Jon Hamm told USA Today in 2025 that he discovered the dancing meme of himself and found it “surreal.” His public acknowledgment helped push the thank you meme into mainstream media coverage.
Are there other variations of the thank you meme?
Yes. Variations include the Jon Hamm dancing version, green-screen templates, flirty adaptations with winks, and ironic uses where the bounce signals sarcastic thanks rather than genuine gratitude.
Why do some parents find the meme inappropriate?
Some adults interpret the bouncing squat as a sexualized pose or as a dismissive gesture that replaces respectful verbal thanks. Publications like SheKnows have voiced these concerns in 2025 articles.

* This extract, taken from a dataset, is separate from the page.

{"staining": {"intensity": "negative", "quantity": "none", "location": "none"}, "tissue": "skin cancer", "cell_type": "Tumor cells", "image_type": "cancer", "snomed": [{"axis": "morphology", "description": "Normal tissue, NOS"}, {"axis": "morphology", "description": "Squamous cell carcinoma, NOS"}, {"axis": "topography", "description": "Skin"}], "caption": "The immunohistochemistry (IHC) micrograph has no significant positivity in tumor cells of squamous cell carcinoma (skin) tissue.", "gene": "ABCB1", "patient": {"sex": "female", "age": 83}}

Can the thank you meme be used in professional settings?
Generally no. The meme carries informal and ironic connotations that clash with workplace norms. A traditional “thank you” is advised for professional emails, meetings, and client communications.
What is the difference between the original meme and the Jon Hamm version?
The original by Noah Huels features a bouncing squat and repeated “thank you.” The Jon Hamm version uses a dancing clip with different audio—they share the reaction-meme format but are visually and sonically distinct.